▸ EXERCISE DESCRIPTION:
Answer these questions from the agreement excerpt below:
(a) How much notice is required to terminate the Agreement with respect to a Fund?
(b) Whose approval is needed for a change in material that would require a change in the Distributor's obligations?
(c) What happens to the Agreement if it is assigned?

17.  Acts of God, Etc.  - The Distributor shall not be liable for delays or
errors occurring by reason of circumstances not reasonably foreseeable and
beyond its control, including but not limited to acts of civil or military
authority, national emergencies, work stoppages, fire, flood, catastrophe, acts
of God, insurrection, war riot, or failure of communication or power supply.  In
addition, in the event of equipment breakdowns which are (i) beyond the
reasonable control of the Distributor and (ii) not primarily attributable to the
failure of the Distributor to reasonably maintain or provide for the maintenance
of such equipment, the Distributor shall, at no additional expense to the Trust,
take reasonable steps in good faith to minimize service interruptions but shall
have no liability with respect thereto.

18.  Supplemental Information - The Distributor and the Trust shall regularly
consult with each other regarding the Distributor's performance of its
obligations under this Agreement.  In connection therewith, the Trust shall
submit to the Distributor at a reasonable time in advance of filing with the SEC
copies of any amended or supplemented Registration Statements (including
exhibits) under the 1933 Act and the 1940 Act, and, a reasonable time in advance
of their proposed use, copies of any amended or supplemented forms relating to
any plan, program or service offered by the Trust.  Any change in such material
which would require any change in the Distributor's obligations under the
foregoing provisions shall be subject to the Distributor's approval, which shall
not be unreasonably withheld.

19.  Term - This Agreement will become effective as of the date first written
above or such later date as may be agreed upon by the parties hereto, and shall
continue until ___________, 1999, and thereafter shall continue automatically
with respect to each Fund for successive annual periods, provided such
continuance is specifically approved at least annually (i) by the Trust's Board
of Trustees or (ii) by a vote of a majority of the outstanding Shares of the
Trust (as defined in the 1940 Act), provided that in either event the
continuance is also approved by the majority of

                                          7
<PAGE>

the Trust's Trustees who are not parties to the Agreement or interested persons
(as defined in the 1940 Act) of any party to this Agreement, by vote cast in
person at a meeting called for the purpose of voting on such approval.  This
Agreement is terminable with respect to each Fund without penalty on not less
than sixty days' notice by the Trust's Trustees, by vote of a majority of the
outstanding Shares of the Fund (as defined in the 1940 Act) or by the
Distributor.  Any termination shall not affect the rights and obligations of the
parties under Sections 15, 19 or 21 hereof.  This Agreement shall automatically
terminate in the event of its assignment (as defined in the 1940 Act).

Upon the termination of this Agreement, the Distributor, at the Trust's expense
and direction, shall transfer to such successor as the Trust shall specify all
relevant books, records and other data established or maintained by the
Distributor under this Agreement.

Dataset excerpts:
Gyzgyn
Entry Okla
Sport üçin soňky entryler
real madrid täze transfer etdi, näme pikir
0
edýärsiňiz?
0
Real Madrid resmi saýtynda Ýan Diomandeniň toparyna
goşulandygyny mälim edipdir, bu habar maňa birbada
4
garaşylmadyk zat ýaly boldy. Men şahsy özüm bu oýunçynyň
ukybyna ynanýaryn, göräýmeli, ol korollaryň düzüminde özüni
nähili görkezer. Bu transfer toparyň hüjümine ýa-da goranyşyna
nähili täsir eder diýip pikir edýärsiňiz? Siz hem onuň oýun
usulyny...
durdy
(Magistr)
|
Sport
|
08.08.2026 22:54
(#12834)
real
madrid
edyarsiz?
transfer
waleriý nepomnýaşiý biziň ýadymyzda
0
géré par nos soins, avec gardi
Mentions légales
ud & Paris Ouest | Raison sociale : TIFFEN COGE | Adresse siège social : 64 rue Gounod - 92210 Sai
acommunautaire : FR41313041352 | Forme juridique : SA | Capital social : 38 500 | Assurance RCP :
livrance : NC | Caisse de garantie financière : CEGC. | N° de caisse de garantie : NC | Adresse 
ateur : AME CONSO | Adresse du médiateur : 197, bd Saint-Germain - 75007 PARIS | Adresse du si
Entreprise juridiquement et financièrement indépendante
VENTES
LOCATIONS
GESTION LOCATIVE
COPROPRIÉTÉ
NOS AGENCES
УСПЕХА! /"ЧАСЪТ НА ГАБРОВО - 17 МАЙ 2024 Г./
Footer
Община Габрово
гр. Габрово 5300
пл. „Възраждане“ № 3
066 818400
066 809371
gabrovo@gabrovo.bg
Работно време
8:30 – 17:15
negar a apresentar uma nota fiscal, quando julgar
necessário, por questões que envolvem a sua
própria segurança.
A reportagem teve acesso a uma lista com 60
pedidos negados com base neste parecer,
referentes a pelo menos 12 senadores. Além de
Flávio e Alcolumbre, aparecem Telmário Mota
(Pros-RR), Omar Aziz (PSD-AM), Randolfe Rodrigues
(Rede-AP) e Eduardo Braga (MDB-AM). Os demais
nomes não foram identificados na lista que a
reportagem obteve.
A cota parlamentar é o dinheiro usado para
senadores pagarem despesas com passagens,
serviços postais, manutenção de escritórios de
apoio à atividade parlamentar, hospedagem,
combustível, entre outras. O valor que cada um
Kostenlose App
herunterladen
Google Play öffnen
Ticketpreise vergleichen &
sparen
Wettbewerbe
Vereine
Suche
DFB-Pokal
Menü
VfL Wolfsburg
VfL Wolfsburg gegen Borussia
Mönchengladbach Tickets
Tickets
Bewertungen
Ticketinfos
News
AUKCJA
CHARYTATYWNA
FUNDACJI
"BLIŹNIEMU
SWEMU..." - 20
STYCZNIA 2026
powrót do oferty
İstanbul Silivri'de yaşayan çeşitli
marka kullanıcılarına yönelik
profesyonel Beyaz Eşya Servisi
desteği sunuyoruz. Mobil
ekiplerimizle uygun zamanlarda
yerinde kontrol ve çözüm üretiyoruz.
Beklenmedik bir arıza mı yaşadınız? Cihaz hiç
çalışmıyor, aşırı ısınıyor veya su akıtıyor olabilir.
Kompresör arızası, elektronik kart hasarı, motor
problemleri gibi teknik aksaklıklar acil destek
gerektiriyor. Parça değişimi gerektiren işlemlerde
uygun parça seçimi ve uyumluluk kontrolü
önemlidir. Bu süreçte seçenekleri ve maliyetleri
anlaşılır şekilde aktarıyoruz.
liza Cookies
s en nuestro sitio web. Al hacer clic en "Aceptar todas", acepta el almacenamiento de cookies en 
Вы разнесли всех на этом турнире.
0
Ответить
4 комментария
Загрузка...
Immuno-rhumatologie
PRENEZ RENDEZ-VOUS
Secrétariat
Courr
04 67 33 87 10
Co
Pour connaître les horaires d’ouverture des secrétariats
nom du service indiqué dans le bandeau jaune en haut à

▸ WORKED SOLUTION:
(a) Not less than sixty days' notice.
(b) The Distributor's approval, which shall not be unreasonably withheld.
(c) It terminates automatically.